#### 今回の入力 ####
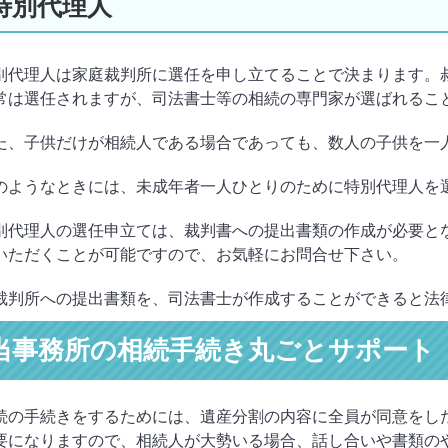
特別代理人
別代理人は家庭裁判所に選任を申し立てることで決まります。
常は選任されますが、司法書士等の相続の専門家が選ばれるこ
た、子供だけが相続人である場合であっても、数人の子供を一
のようなときには、未成年者一人ひとりのために特別代理人を
別代理人の選任申立ては、裁判書への提出書類の作成が必要と
いただくことが可能ですので、お気軽にお問合せ下さい。
裁判所への提出書類を、司法書士が作成することができると法
当事務所の相続手続き丸ごとサポート
続の手続きをするためには、遺産分割の内容に全員が同意をし
要になりますので、相続人が大勢いる場合、話し合いや書類の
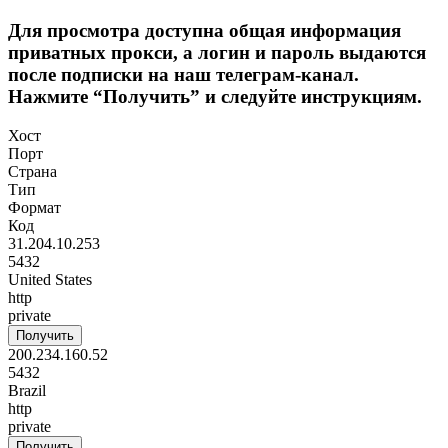
Для просмотра доступна общая информация
приватных прокси, а логин и пароль выдаются
после подписки на наш телеграм-канал.
Нажмите “Получить” и следуйте инструкциям.
Хост
Порт
Страна
Тип
Формат
Код
31.204.10.253
5432
United States
http
private
Получить
200.234.160.52
5432
Brazil
http
private
Получить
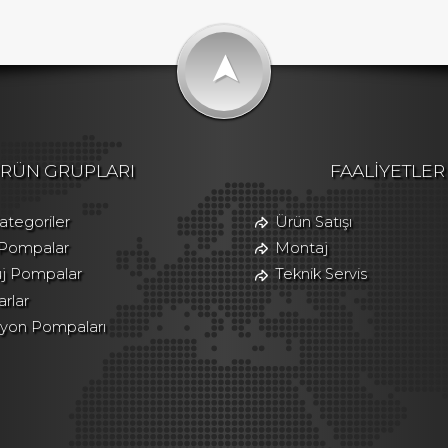
➤
RÜN GRUPLARI
FAALİYETLER
tegoriler
Ürün Satışı
 Pompalar
Montaj
üj Pompalar
Teknik Servis
rlar
asyon Pompaları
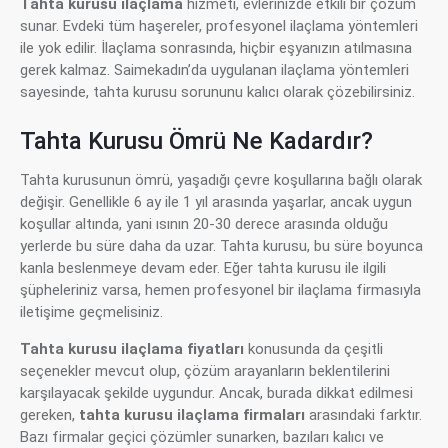
Tahta kurusu ilaçlama
hizmeti, evlerinizde etkili bir çözüm
sunar. Evdeki tüm haşereler, profesyonel ilaçlama yöntemleri
ile yok edilir. İlaçlama sonrasında, hiçbir eşyanızın atılmasına
gerek kalmaz. Saimekadın’da uygulanan ilaçlama yöntemleri
sayesinde, tahta kurusu sorununu kalıcı olarak çözebilirsiniz.
Tahta Kurusu Ömrü Ne Kadardır?
Tahta kurusunun ömrü, yaşadığı çevre koşullarına bağlı olarak
değişir. Genellikle 6 ay ile 1 yıl arasında yaşarlar, ancak uygun
koşullar altında, yani ısının 20-30 derece arasında olduğu
yerlerde bu süre daha da uzar. Tahta kurusu, bu süre boyunca
kanla beslenmeye devam eder. Eğer tahta kurusu ile ilgili
şüpheleriniz varsa, hemen profesyonel bir ilaçlama firmasıyla
iletişime geçmelisiniz.
Tahta kurusu ilaçlama fiyatları
konusunda da çeşitli
seçenekler mevcut olup, çözüm arayanların beklentilerini
karşılayacak şekilde uygundur. Ancak, burada dikkat edilmesi
gereken,
tahta kurusu ilaçlama firmaları
arasındaki farktır.
Bazı firmalar geçici çözümler sunarken, bazıları kalıcı ve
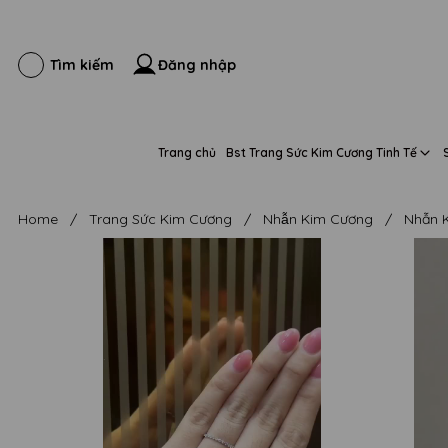
Đăng nhập
Tìm kiếm
Trang chủ
Bst Trang Sức Kim Cương Tinh Tế
Home
/
Trang Sức Kim Cương
/
Nhẫn Kim Cương
/
Nhẫn K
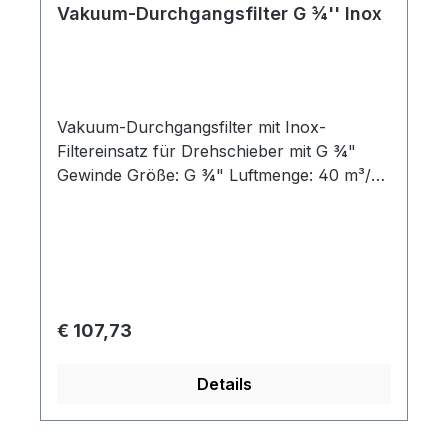
Vakuum-Durchgangsfilter G ¾'' Inox
Vakuum-Durchgangsfilter mit Inox-
Filtereinsatz für Drehschieber mit G ¾"
Gewinde Größe: G ¾" Luftmenge: 40 m³/h
Filtergrad: 60 µm passend für: SKV-RVP-O-
20-0020 bis -05-0040
Regulärer Preis:
€ 107,73
Details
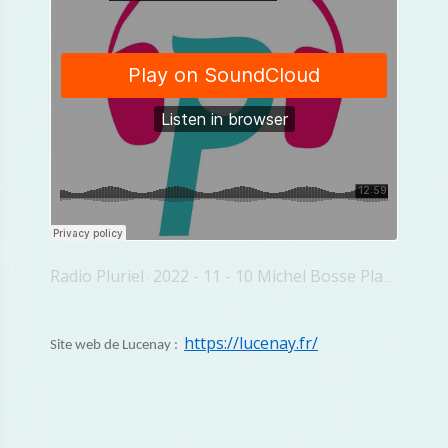
Radio Pluriel
2022 - 11 - 10 Michel Bosse Platière
·
https://lucenay.fr/
Site web de Lucenay :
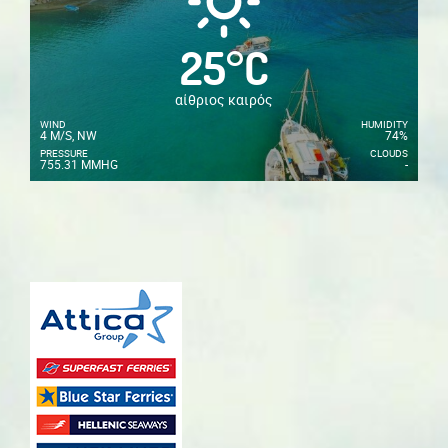
25
°
C
αίθριος καιρός
WIND
HUMIDITY
4 M/S, NW
74%
PRESSURE
CLOUDS
755.31 MMHG
-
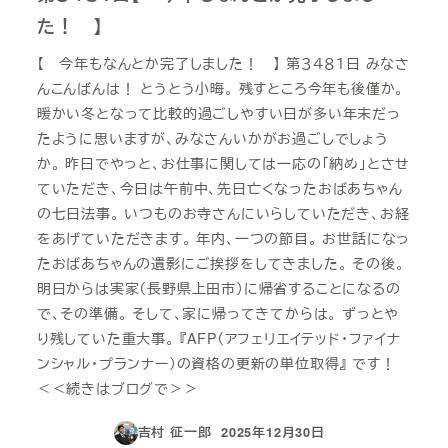
た！ 】
【 今年もなんとか完了しました！ 】 第３４８１日 みなさ
んこんばんは！ とうとう小晦。 残すところ今年も後僅か。
暖かい冬となって比較的過ごしやすい日が多い年末だっ
たように思いますが、みなさんいかがお過ごしでしょう
か。 昨日でやっと、お仕事に関しては一応の「納め」とさせ
ていただき、今日は午前中、先日亡くなったおばあちゃん
の七日法事。 いつものお寺さんにいらしていただき、お経
をあげていただきます。 年内、一つの節目。 お世話になっ
たおばあちゃんの遺影にご挨拶をしてきました。 その後。
明日からは実家（長野県上田市）に帰省することになるの
で、その準備。 そして、家に帰ってきてからは。 ずっとや
り残していた重大事。 『AFP（アフェリエイテッド・ファイナ
ンシャル・プランナー）の資格の更新の単位取得』 です！
＜＜続きはブログで＞＞
吉村 征一郎
2025年12月30日
投稿日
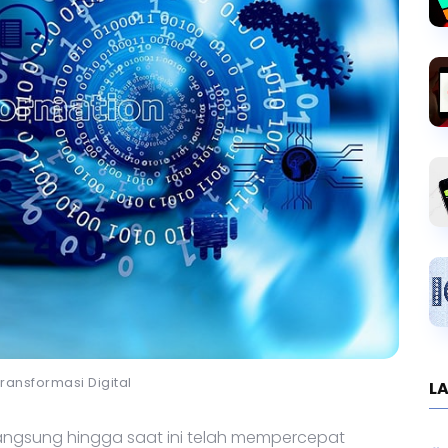
 Transformasi Digital
LA
ngsung hingga saat ini telah mempercepat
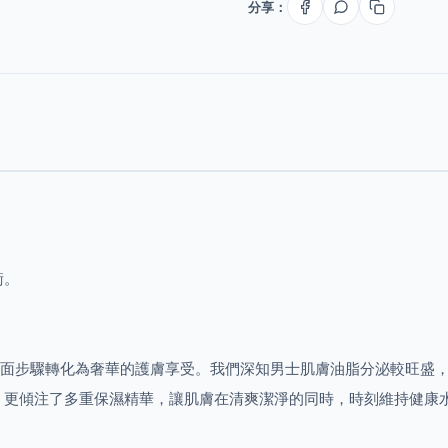
分享：
衡。
OAP，將潔面步驟轉化為奢華的護膚享受。我們深知男士肌膚油脂分泌較
，更傾注了多重保濕精華，讓肌膚在清爽潔淨的同時，時刻維持健康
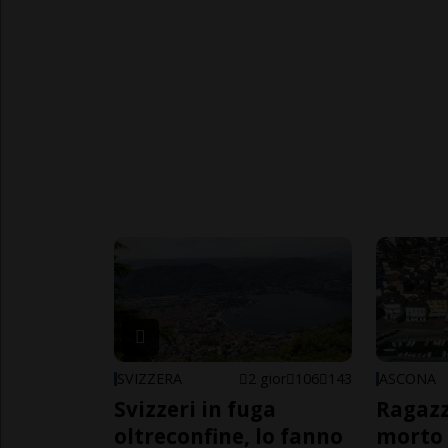
SVIZZERA
2 gior
106
143
ASCONA
Svizzeri in fuga
Ragazz
oltreconfine, lo fanno
morto 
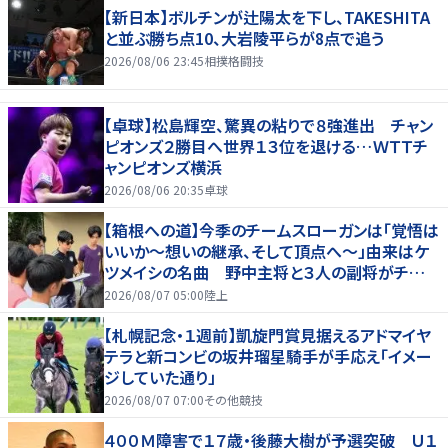
【新日本】ボルチンが辻陽太を下し、TAKESHITA
と並ぶ勝ち点10、大岩陵平らが8点で追う
2026/08/06 23:45
相撲格闘技
【卓球】松島輝空、驚異の粘りで８強進出 チャン
ピオンズ２勝目へ世界１３位を退ける…ＷＴＴチ
ャンピオンズ横浜
2026/08/06 20:35
卓球
【箱根への道】今季のチームスローガンは「覚悟は
いいか～想いの継承、そして頂点へ～」由来はケ
ツメイシの名曲 野中主将と３人の副将がチーム
を引っ張る…夏合宿特集第１弾、国学院大
2026/08/07 05:00
陸上
【札幌記念・１週前】凱旋門賞見据えるアドマイヤ
テラと新コンビの坂井瑠星騎手が手応え「イメー
ジしていた通り」
2026/08/07 07:00
その他競技
４００Ｍ障害で１７歳・後藤大樹が予選突破 Ｕ１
####
### あなたの課題
上の行を最初から最後まで、一字も変えずにそのまま書き写してください。画像を示す部分は答えに入れないでください。

### 回答
特別代理人
別代理人は家庭裁判所に選任を申し立てることで決まります。
常は選任されますが、司法書士等の相続の専門家が選ばれるこ
た、子供だけが相続人である場合であっても、数人の子供を一
のようなときには、未成年者一人ひとりのために特別代理人を
別代理人の選任申立ては、裁判書への提出書類の作成が必要と
いただくことが可能ですので、お気軽にお問合せ下さい。
裁判所への提出書類を、司法書士が作成することができると法
当事務所の相続手続き丸ごとサポート
続の手続きをするためには、遺産分割の内容に全員が同意をし
要になりますので、相続人が大勢いる場合、話し合いや書類の
Для просмотра доступна общая информация
приватных прокси, а логин и пароль выдаются
после подписки на наш телеграм-канал.
Нажмите “Получить” и следуйте инструкциям.
Хост
Порт
Страна
Тип
Формат
Код
31.204.10.253
5432
United States
http
private
Получить
200.234.160.52
5432
Brazil
http
private
Получить
➤
RÜN GRUPLARI
FAALİYETLER
tegoriler
Ürün Satışı
 Pompalar
Montaj
üj Pompalar
Teknik Servis
rlar
asyon Pompaları
Tahta kurusu ilaçlama
hizmeti, evlerinizde etkili bir çözüm
sunar. Evdeki tüm haşereler, profesyonel ilaçlama yöntemleri
ile yok edilir. İlaçlama sonrasında, hiçbir eşyanızın atılmasına
gerek kalmaz. Saimekadın’da uygulanan ilaçlama yöntemleri
sayesinde, tahta kurusu sorununu kalıcı olarak çözebilirsiniz.
Tahta Kurusu Ömrü Ne Kadardır?
Tahta kurusunun ömrü, yaşadığı çevre koşullarına bağlı olarak
değişir. Genellikle 6 ay ile 1 yıl arasında yaşarlar, ancak uygun
koşullar altında, yani ısının 20-30 derece arasında olduğu
yerlerde bu süre daha da uzar. Tahta kurusu, bu süre boyunca
kanla beslenmeye devam eder. Eğer tahta kurusu ile ilgili
şüpheleriniz varsa, hemen profesyonel bir ilaçlama firmasıyla
iletişime geçmelisiniz.
Tahta kurusu ilaçlama fiyatları
konusunda da çeşitli
seçenekler mevcut olup, çözüm arayanların beklentilerini
karşılayacak şekilde uygundur. Ancak, burada dikkat edilmesi
gereken,
tahta kurusu ilaçlama firmaları
arasındaki farktır.
Bazı firmalar geçici çözümler sunarken, bazıları kalıcı ve
Đăng nhập
Tìm kiếm
Trang chủ
Bst Trang Sức Kim Cương Tinh Tế
Home
/
Trang Sức Kim Cương
/
Nhẫn Kim Cương
/
Nhẫn K
Vakuum-Durchgangsfilter G ¾'' Inox
Vakuum-Durchgangsfilter mit Inox-
Filtereinsatz für Drehschieber mit G ¾"
Gewinde Größe: G ¾" Luftmenge: 40 m³/h
Filtergrad: 60 µm passend für: SKV-RVP-O-
20-0020 bis -05-0040
Regulärer Preis:
€ 107,73
Details
Radio Pluriel
2022 - 11 - 10 Michel Bosse Platière
·
https://lucenay.fr/
Site web de Lucenay :
25
°
C
αίθριος καιρός
WIND
HUMIDITY
4 M/S, NW
74%
PRESSURE
CLOUDS
755.31 MMHG
-
た！ 】
【 今年もなんとか完了しました！ 】 第３４８１日 みなさ
んこんばんは！ とうとう小晦。 残すところ今年も後僅か。
暖かい冬となって比較的過ごしやすい日が多い年末だっ
たように思いますが、みなさんいかがお過ごしでしょう
か。 昨日でやっと、お仕事に関しては一応の「納め」とさせ
ていただき、今日は午前中、先日亡くなったおばあちゃん
の七日法事。 いつものお寺さんにいらしていただき、お経
をあげていただきます。 年内、一つの節目。 お世話になっ
たおばあちゃんの遺影にご挨拶をしてきました。 その後。
明日からは実家（長野県上田市）に帰省することになるの
で、その準備。 そして、家に帰ってきてからは。 ずっとや
り残していた重大事。 『AFP（アフェリエイテッド・ファイナ
ンシャル・プランナー）の資格の更新の単位取得』 です！
＜＜続きはブログで＞＞
吉村 征一郎
2025年12月30日
投稿日
 Transformasi Digital
LA
ngsung hingga saat ini telah mempercepat
分享：
衡。
OAP，將潔面步驟轉化為奢華的護膚享受。我們深知男士肌膚油脂分泌較
，更傾注了多重保濕精華，讓肌膚在清爽潔淨的同時，時刻維持健康
SVIZZERA
2 gior
106
143
ASCONA
Svizzeri in fuga
Ragazz
oltreconfine, lo fanno
morto 
【新日本】ボルチンが辻陽太を下し、TAKESHITA
と並ぶ勝ち点10、大岩陵平らが8点で追う
2026/08/06 23:45
相撲格闘技
【卓球】松島輝空、驚異の粘りで８強進出 チャン
ピオンズ２勝目へ世界１３位を退ける…ＷＴＴチ
ャンピオンズ横浜
2026/08/06 20:35
卓球
【箱根への道】今季のチームスローガンは「覚悟は
いいか～想いの継承、そして頂点へ～」由来はケ
ツメイシの名曲 野中主将と３人の副将がチーム
を引っ張る…夏合宿特集第１弾、国学院大
2026/08/07 05:00
陸上
【札幌記念・１週前】凱旋門賞見据えるアドマイヤ
テラと新コンビの坂井瑠星騎手が手応え「イメー
ジしていた通り」
2026/08/07 07:00
その他競技
４００Ｍ障害で１７歳・後藤大樹が予選突破 Ｕ１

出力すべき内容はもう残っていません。